_Work required:_ Convert the entries from the line containing "left ankle: (127, 149, 8)" to the line containing "right ankle: (112, 138, 35)", both included, into a numbered list with blank lines omitted.

Pose estimation data:
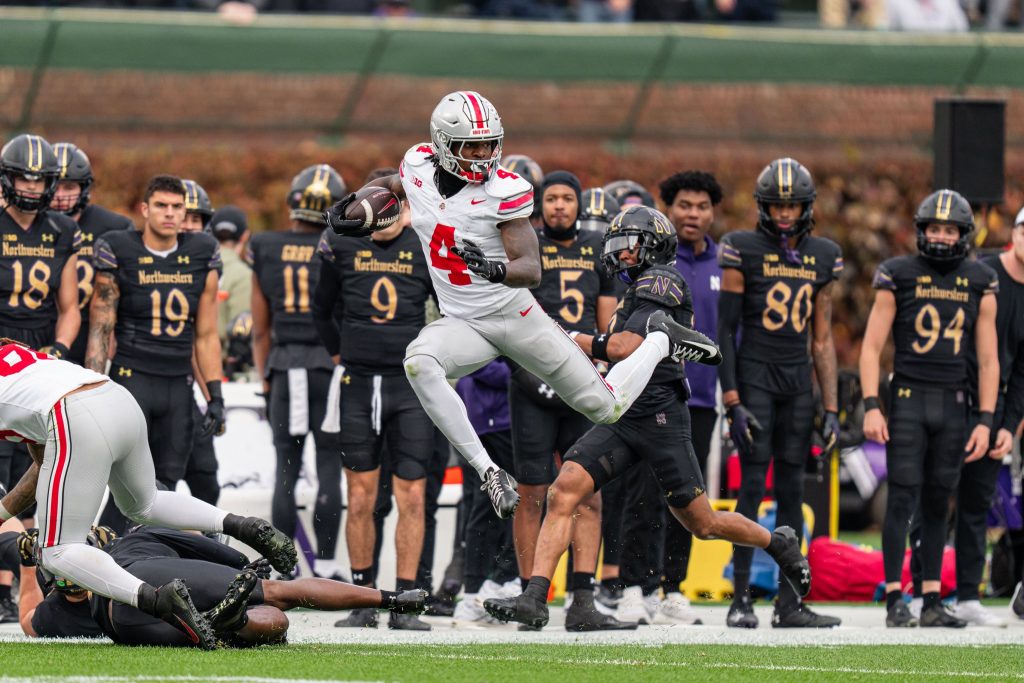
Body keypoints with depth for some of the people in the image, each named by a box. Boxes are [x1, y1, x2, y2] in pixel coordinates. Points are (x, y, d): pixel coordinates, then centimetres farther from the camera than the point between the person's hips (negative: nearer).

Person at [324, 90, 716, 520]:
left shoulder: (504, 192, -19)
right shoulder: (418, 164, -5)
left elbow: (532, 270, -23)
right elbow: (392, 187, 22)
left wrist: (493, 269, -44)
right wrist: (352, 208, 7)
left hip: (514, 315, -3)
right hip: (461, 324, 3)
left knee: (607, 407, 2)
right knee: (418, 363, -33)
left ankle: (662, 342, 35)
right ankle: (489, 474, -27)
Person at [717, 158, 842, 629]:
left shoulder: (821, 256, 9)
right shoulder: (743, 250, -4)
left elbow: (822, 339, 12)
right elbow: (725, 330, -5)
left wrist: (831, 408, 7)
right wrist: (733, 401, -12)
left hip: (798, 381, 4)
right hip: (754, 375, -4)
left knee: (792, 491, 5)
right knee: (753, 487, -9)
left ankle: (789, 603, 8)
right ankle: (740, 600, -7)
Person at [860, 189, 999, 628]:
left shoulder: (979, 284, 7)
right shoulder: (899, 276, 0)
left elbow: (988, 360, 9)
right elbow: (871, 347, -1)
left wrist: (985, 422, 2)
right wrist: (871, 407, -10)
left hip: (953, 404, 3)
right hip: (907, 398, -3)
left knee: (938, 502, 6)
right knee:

==

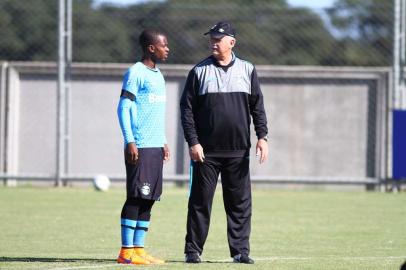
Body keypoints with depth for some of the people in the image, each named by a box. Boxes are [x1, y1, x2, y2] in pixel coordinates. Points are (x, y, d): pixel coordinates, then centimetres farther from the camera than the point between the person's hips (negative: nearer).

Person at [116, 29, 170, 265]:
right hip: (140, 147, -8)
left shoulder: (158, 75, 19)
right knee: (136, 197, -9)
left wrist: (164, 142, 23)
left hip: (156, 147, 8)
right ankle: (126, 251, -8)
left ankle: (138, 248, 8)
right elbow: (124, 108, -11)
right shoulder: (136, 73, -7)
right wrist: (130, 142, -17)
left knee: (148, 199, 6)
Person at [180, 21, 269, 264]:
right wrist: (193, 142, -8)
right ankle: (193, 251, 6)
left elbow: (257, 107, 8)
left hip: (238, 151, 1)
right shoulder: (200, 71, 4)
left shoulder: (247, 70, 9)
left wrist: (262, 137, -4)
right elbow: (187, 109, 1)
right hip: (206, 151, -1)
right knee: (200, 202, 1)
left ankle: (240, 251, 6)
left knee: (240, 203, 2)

==

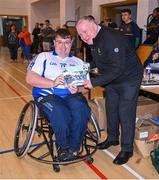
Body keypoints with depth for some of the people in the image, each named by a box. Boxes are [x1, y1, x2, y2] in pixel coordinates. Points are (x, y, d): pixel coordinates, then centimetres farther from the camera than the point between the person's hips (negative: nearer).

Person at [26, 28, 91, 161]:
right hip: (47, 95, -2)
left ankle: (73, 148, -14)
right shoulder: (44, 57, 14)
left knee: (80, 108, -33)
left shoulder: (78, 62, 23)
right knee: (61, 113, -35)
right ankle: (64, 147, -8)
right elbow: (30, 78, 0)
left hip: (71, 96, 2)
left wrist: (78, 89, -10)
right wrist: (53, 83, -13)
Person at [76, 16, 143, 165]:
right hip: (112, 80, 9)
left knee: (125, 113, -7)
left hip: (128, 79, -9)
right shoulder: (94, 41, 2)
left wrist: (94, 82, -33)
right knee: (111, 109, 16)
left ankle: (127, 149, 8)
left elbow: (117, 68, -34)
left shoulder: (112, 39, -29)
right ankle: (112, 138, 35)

_Task answer:_
1. left ankle: (127, 149, 8)
2. left elbow: (117, 68, -34)
3. left shoulder: (112, 39, -29)
4. right ankle: (112, 138, 35)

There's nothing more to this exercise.